I have the impression that no one really knows how much sunlight birds need for vitamin D synthesis, but the estimates generally seem to range from 30 minutes a day to 30 minutes a week. For comparison, light-skinned people in a place with strong sunlight need 5-10 minutes per day. If your bird is eating pellets or nutriberries she will get some D3 from that, so you're really looking to use the sun to supplement any vitamin D that she's getting in her diet. 

Vegas should have nice strong sunlight even in the winter (like Tucson where I live) and at this time of year the middle of the day is the best time to catch some rays because that's when the sun is most intense. In the summer it will be better to take the bird out when the sun is less intense (and not so freaking hot).


----------



## northernfog (Dec 14, 2010)

Alright, thank you tielfan. 
Yes, she does eat pellets but not nutriberries as I don't know what they are.

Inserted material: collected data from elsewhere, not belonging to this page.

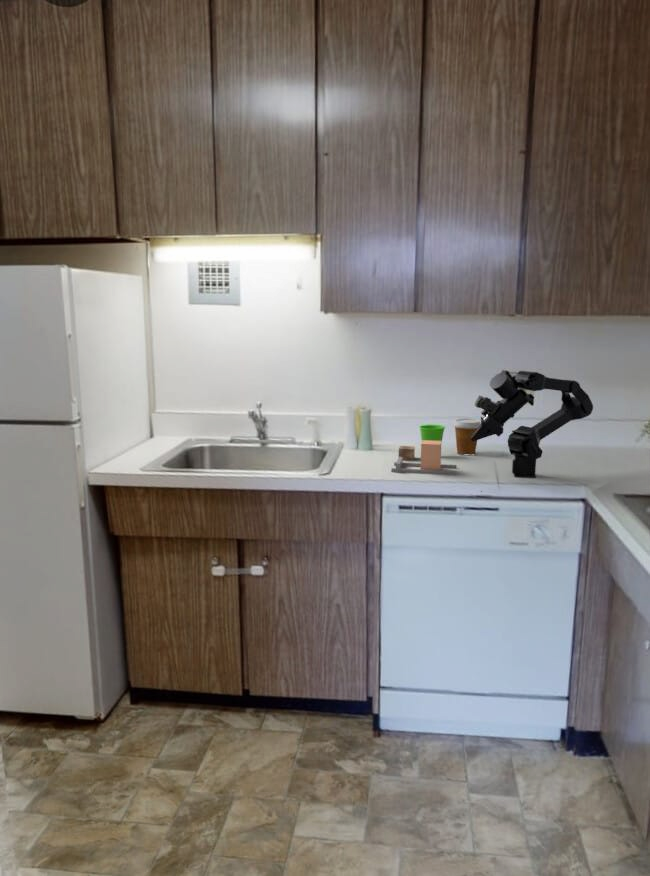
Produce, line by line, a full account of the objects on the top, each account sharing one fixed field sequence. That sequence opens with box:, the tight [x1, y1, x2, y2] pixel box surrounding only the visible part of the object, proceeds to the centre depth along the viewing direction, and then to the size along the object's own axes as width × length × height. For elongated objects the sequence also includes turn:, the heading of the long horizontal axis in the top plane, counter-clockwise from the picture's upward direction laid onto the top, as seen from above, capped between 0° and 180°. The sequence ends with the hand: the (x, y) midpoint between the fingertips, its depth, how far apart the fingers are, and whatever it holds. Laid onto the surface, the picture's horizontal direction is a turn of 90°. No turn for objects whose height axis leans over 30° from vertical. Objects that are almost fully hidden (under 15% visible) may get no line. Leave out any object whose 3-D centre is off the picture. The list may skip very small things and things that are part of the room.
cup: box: [418, 424, 446, 444], centre depth 234 cm, size 9×9×11 cm
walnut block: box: [398, 445, 416, 462], centre depth 229 cm, size 5×5×5 cm
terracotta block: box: [420, 439, 442, 470], centre depth 212 cm, size 6×6×9 cm
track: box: [390, 456, 458, 476], centre depth 213 cm, size 20×10×4 cm, turn 78°
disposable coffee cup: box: [453, 418, 481, 455], centre depth 240 cm, size 10×10×12 cm
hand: (471, 440), depth 208 cm, fingers closed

I usually take her out at around that time of day(12 through 3 pm). I am home 4 out of 3 days of the week at this time, so I will spend some time out with her myself for those 4 days. 
It's probably a good idea for myself as well, as I am an ovo-lacto vegetarian and sunlight and vitamin D is much required for me too! xD


----------



## tielfan (Aug 31, 2008)

Nutriberries are nutritionally equivalent to pellets but they look like seed balls. Most cockatiels LOVE them. You can request a free sample at http://www.lafebercares.com/contact.html They have several different kinds so be sure to tell them you want cockatiel size.


----------



## northernfog (Dec 14, 2010)

tielfan said:


> Nutriberries are nutritionally equivalent to pellets but they look like seed balls. Most cockatiels LOVE them. You can request a free sample at http://www.lafebercares.com/contact.html They have several different kinds so be sure to tell them you want cockatiel size.


Thank you, will do so!


----------



## Mimi0212 (Feb 6, 2012)

I live in an apartment and to tell you the truth, I was not aware that tiels NEEDED sunlight  My question is, can I just start taking them out from one day to the other? Will the temperature change from my apartment to the outside affect them health wise? I just had a tiel die and I'm thinking that the shifting temperature affected him, I live in Florida during the winter time it can be hot one day and the temperature low the next. Summer time is horribly hot and the apartment it kept cooler. I just don't want to harm them  After reading about the bulbs containing mercury I'm a bit concerned, I have small kids and well....accidents tend to happen


----------



## roxy culver (May 27, 2010)

I don't think it will hurt them too much to take them out in the winter, I'm from Florida and temps can get pretty extreme at times but I think it'll be OK.


----------



## Annie (Nov 20, 2009)

While we're on the topic of sunlight, I have been meaning to get my Sunny a full-spectrum lamp for about *A YEAR* now but I haven't had any success.:wacko: I don't know where to get it in Toronto. I tried calling my (avian) vet to ask---they couldn't tell me. I called and checked out major pet stores. They don't have avian lamps. A pet store clerk told me this morning I could just get a reptile lamp but with lower wattage.  I said 'I don't think that is right but thanks anyway" and hung up. (Pet store clerks have given me sooo much wrong advise---good thing I ALWAYS do my own research so I never ended up following them. If I did, Sunny would not be alive today. ) I even decided this morning to buy it online at ALL costs even if it will cost me an arm and a leg to have it shipped here so I went to the "everythingbirdie" site that Solace posted earlier in this thread. I tried to register but they apparently only ship within the USA. Can someone please give me a website link that ships to Canada? I hate to, as my dad puts it, "buy the cow from the other side of the mountain" (Chinese proverb meaning to buy something from the other end of the universe and drag it all the way back home)  and pay for shipping which will cost 3 times as much as the product itself but at this point I'm desperate. I just wanna getta my Sunny a lamp that I know for sure is SAFE!!!! And so I'd rather get a lamp that is ESPECIALLY for birds, not a lamp that's good for everything from amoebas to zeebras. :wacko: I will not wait another 10 years to get the lamp. I'm in a condo and Sunny hardly gets enough sun. Thank you. (and please help! We're desperate. :blush


----------



## roxy culver (May 27, 2010)

Have you checked out Home Depot first? They have FSL lights and all you have to do is put one in a desk lamp. That way you don't pay an arm and a leg.


----------



## rainfeather (Jan 26, 2012)

Do you need any specific kind or as long as it's FSL it works? How many watts is efficient?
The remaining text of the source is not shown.